* **About this exercise**:
Every record below is to be restated word for word, and no picture is to be copied.

++++ Entries provided ++++

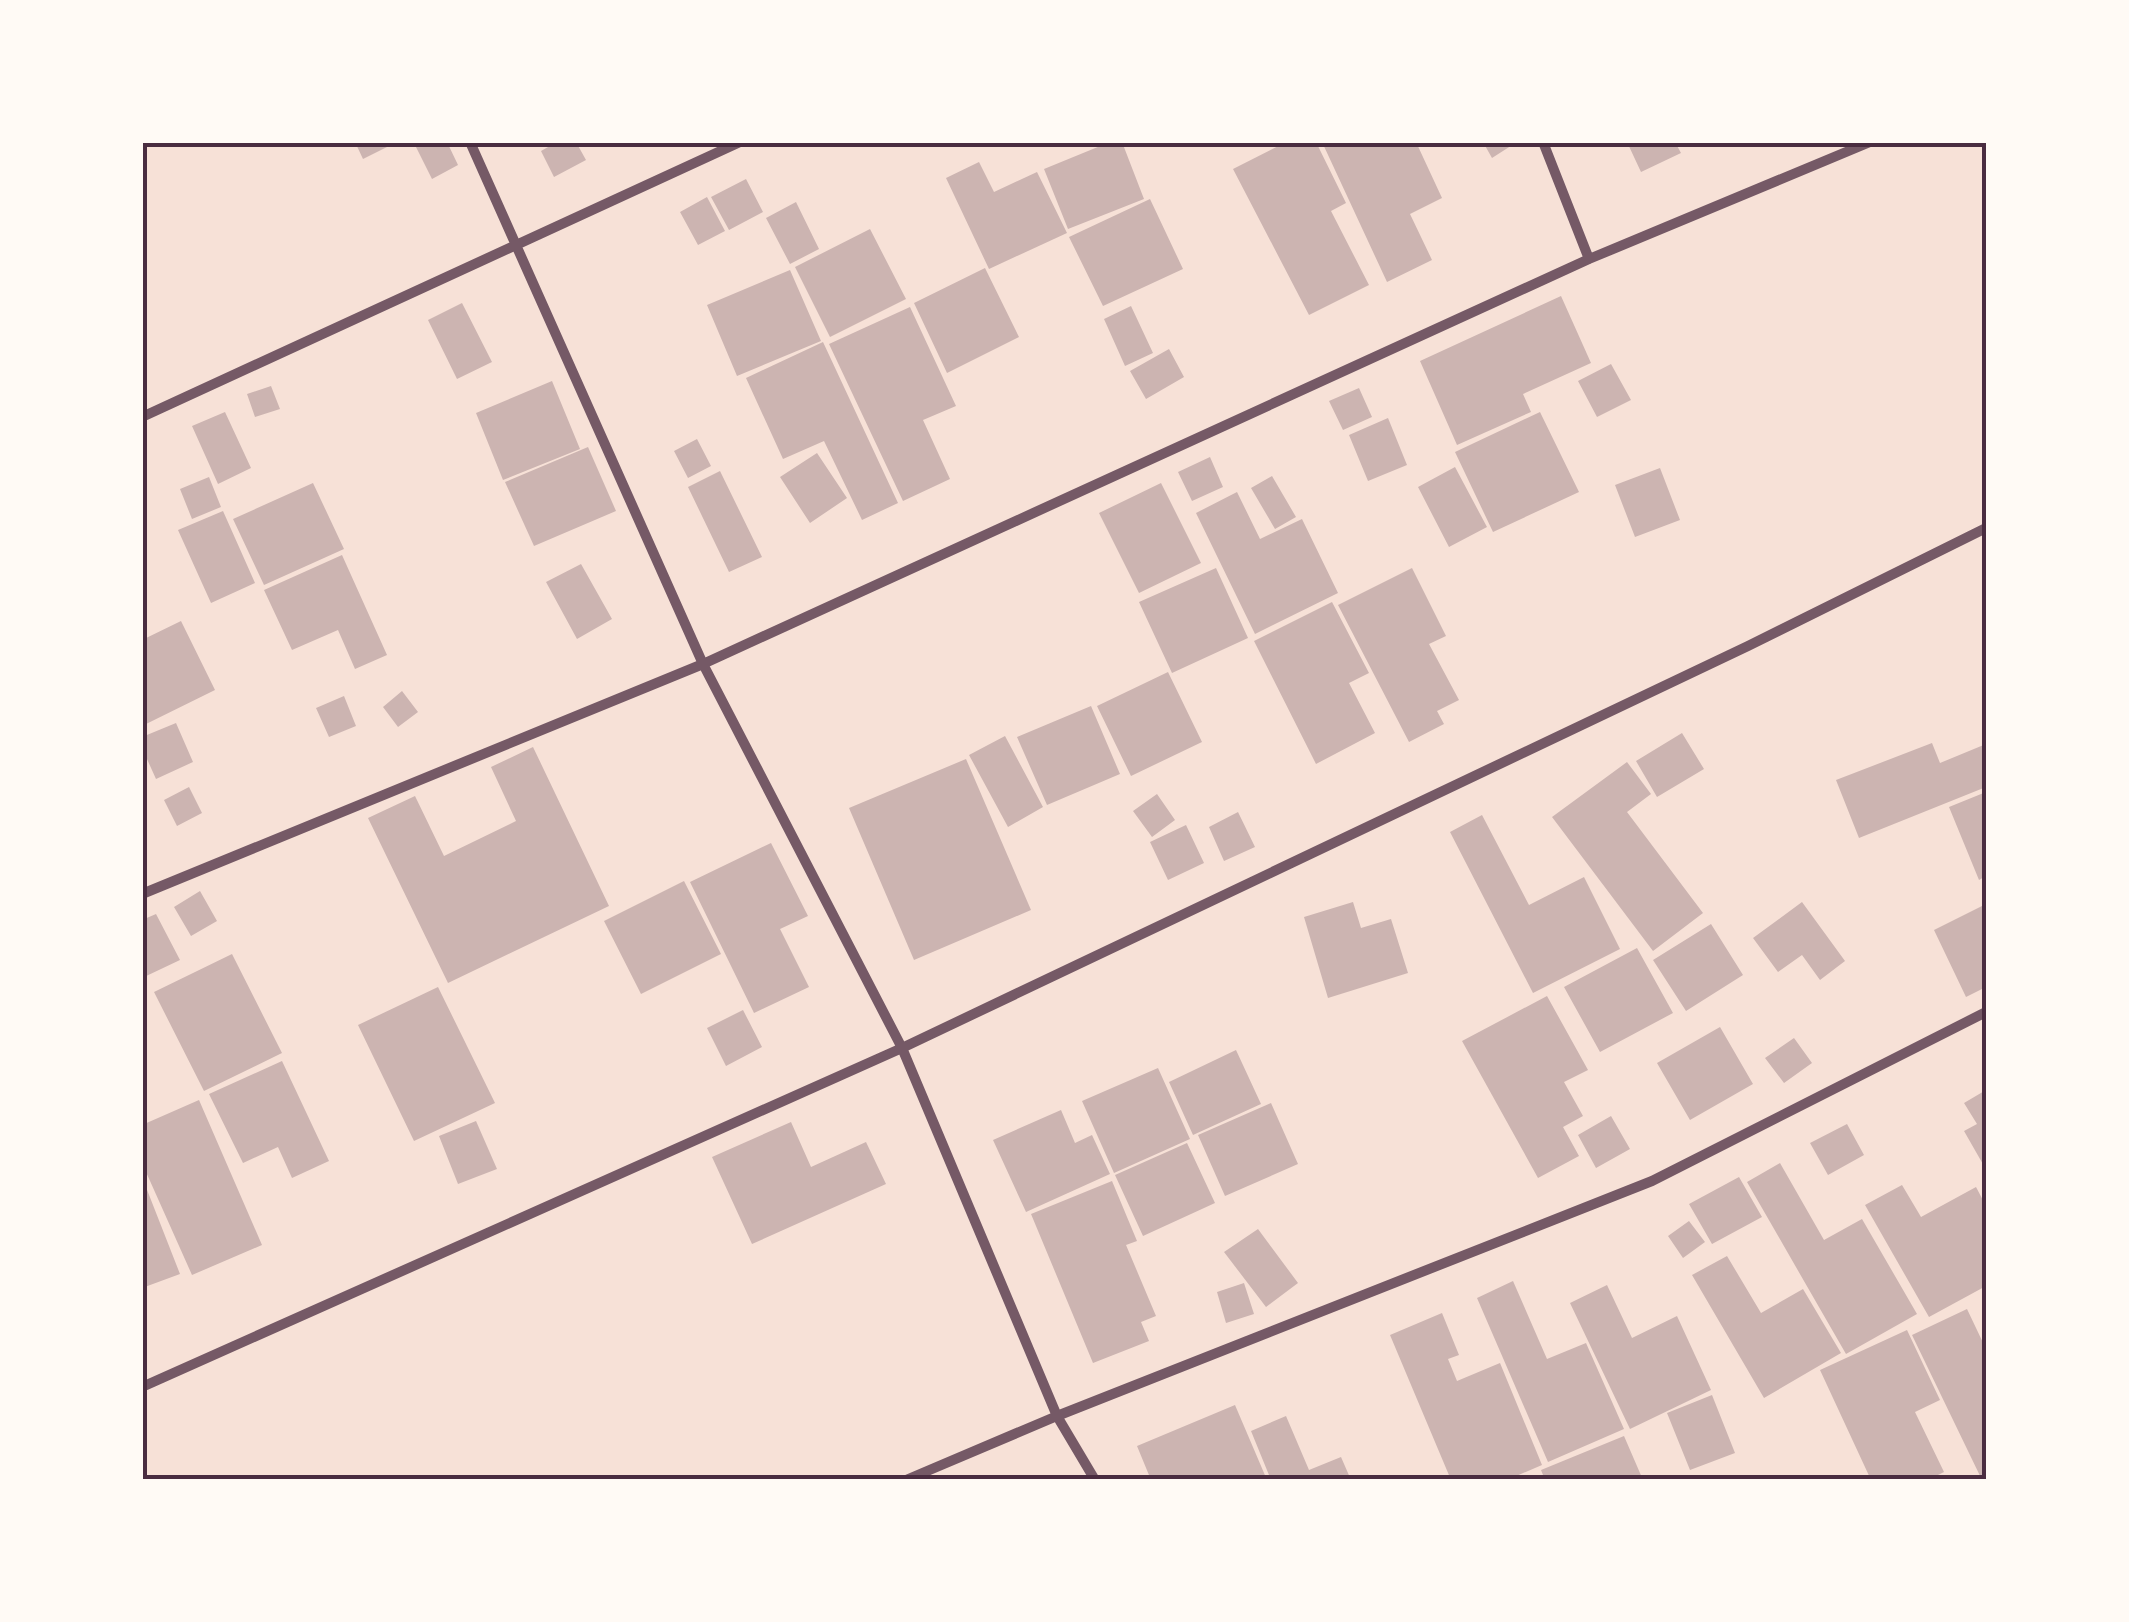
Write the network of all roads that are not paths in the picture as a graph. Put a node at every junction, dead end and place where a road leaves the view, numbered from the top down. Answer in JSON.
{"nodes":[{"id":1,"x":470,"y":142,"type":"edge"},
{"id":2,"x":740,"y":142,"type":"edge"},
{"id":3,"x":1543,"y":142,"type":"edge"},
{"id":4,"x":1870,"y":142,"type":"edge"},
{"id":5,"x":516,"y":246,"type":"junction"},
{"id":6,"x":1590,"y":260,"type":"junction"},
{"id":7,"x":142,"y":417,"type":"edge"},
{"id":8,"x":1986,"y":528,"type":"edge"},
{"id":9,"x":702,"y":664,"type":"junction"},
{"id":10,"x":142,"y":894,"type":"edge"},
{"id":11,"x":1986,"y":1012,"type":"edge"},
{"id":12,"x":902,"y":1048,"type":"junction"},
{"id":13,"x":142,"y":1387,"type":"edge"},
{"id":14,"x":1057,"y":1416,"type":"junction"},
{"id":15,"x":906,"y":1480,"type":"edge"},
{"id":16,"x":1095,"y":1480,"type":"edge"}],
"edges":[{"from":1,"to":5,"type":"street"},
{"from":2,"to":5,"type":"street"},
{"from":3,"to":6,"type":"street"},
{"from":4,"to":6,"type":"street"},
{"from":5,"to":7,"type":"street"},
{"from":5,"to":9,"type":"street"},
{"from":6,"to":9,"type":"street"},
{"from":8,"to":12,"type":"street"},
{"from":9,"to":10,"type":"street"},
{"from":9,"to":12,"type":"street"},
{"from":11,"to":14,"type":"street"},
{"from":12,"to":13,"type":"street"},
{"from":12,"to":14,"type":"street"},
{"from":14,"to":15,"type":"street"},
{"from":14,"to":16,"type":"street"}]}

++++

* **Solution for this task**:
Write the network of all roads that are not paths in the picture as a graph. Put a node at every junction, dead end and place where a road leaves the view, numbered from the top down. Answer in JSON.
{"nodes":[{"id":1,"x":470,"y":142,"type":"edge"},
{"id":2,"x":740,"y":142,"type":"edge"},
{"id":3,"x":1543,"y":142,"type":"edge"},
{"id":4,"x":1870,"y":142,"type":"edge"},
{"id":5,"x":516,"y":246,"type":"junction"},
{"id":6,"x":1590,"y":260,"type":"junction"},
{"id":7,"x":142,"y":417,"type":"edge"},
{"id":8,"x":1986,"y":528,"type":"edge"},
{"id":9,"x":702,"y":664,"type":"junction"},
{"id":10,"x":142,"y":894,"type":"edge"},
{"id":11,"x":1986,"y":1012,"type":"edge"},
{"id":12,"x":902,"y":1048,"type":"junction"},
{"id":13,"x":142,"y":1387,"type":"edge"},
{"id":14,"x":1057,"y":1416,"type":"junction"},
{"id":15,"x":906,"y":1480,"type":"edge"},
{"id":16,"x":1095,"y":1480,"type":"edge"}],
"edges":[{"from":1,"to":5,"type":"street"},
{"from":2,"to":5,"type":"street"},
{"from":3,"to":6,"type":"street"},
{"from":4,"to":6,"type":"street"},
{"from":5,"to":7,"type":"street"},
{"from":5,"to":9,"type":"street"},
{"from":6,"to":9,"type":"street"},
{"from":8,"to":12,"type":"street"},
{"from":9,"to":10,"type":"street"},
{"from":9,"to":12,"type":"street"},
{"from":11,"to":14,"type":"street"},
{"from":12,"to":13,"type":"street"},
{"from":12,"to":14,"type":"street"},
{"from":14,"to":15,"type":"street"},
{"from":14,"to":16,"type":"street"}]}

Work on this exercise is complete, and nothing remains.